I was determined to keep things as normal as I could for my kids’ sakes and so we went up in July as usual the next year. It felt very strange being in that cottage without her, both for me and for the kids.
My very dearest friends, Rhona and George, came with us to help out and they did everything they could to make it special for us with games and toys for the kids and organised trips to circuses and whatnot. But it was still very strange.
I’m glad that I did it, a kind of milestone I guess, but it was hard as there were nothing but happy memories for us all there. When you’re going through something like that, it’s best to focus on the negative images of the relationship, as a defence mechanism for your own grief if nothing else. However there were simply no negative feelings or images associated with that place. At least there weren’t for me.
And that’s the real thing about fishing, no matter what the target quarry is. Memories of fishing a particular place at a particular stage in your life tend to live with you forever.

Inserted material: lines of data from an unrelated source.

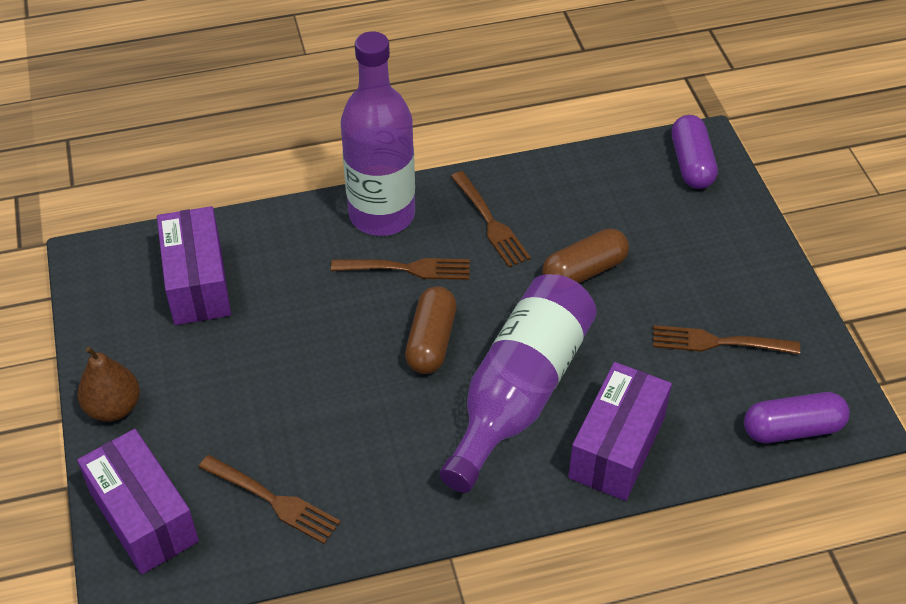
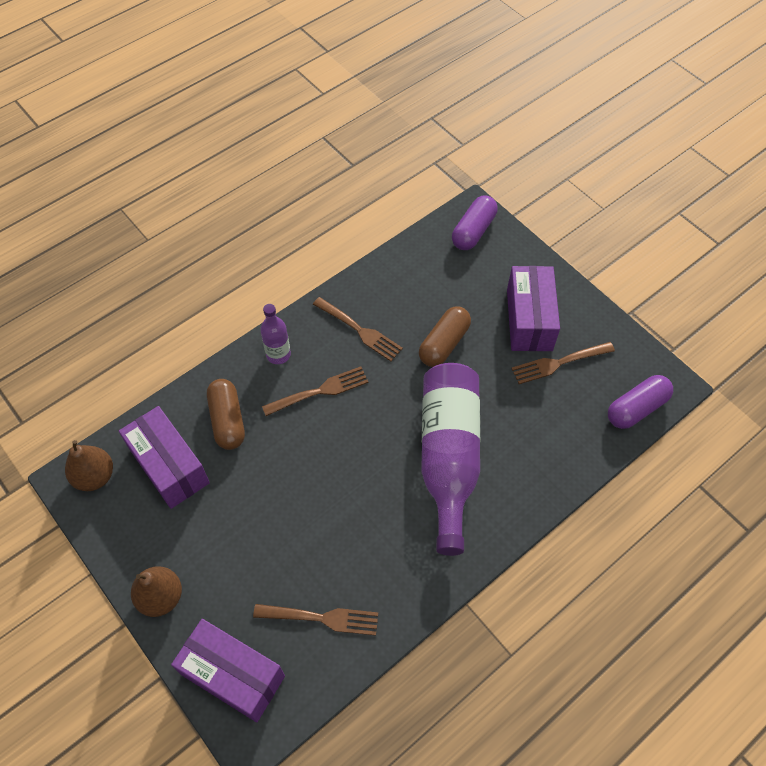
camera: 25 degrees left, 10 degrees up
purple bottle [341,32,415,236] -> purple bottle [260,304,291,364], size x0.47
brown capsule [405,286,457,374] -> brown capsule moved to [207,379,245,450]
purple box [568,362,672,501] -> purple box moved to [507,266,560,351]
purple capsule [671,115,718,189] -> purple capsule turned 60 degrees clockwise [452,195,498,250]
none -> brown pear [65,440,113,491]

I still remember, clear as if it were yesterday, how I felt when I caught my first ever trout and that was almost 30 years ago. I can conjure it up in a flash. I will never, ever, forget the feeling of elation when that huge Blue marlin breached in Mauritius. And I can’t erase the feelings which that cottage awake in me, much as I want to sometimes. The diaries don’t help the healing, but they do help the soul.
So, my boys and me will go back to have summer by the Spey in future years for sure. The river, hopefully, will be kinder and the grilse will run again for us and we will catch our fish together.
But we won’t be staying in that cottage again. Some memories are best left undisturbed.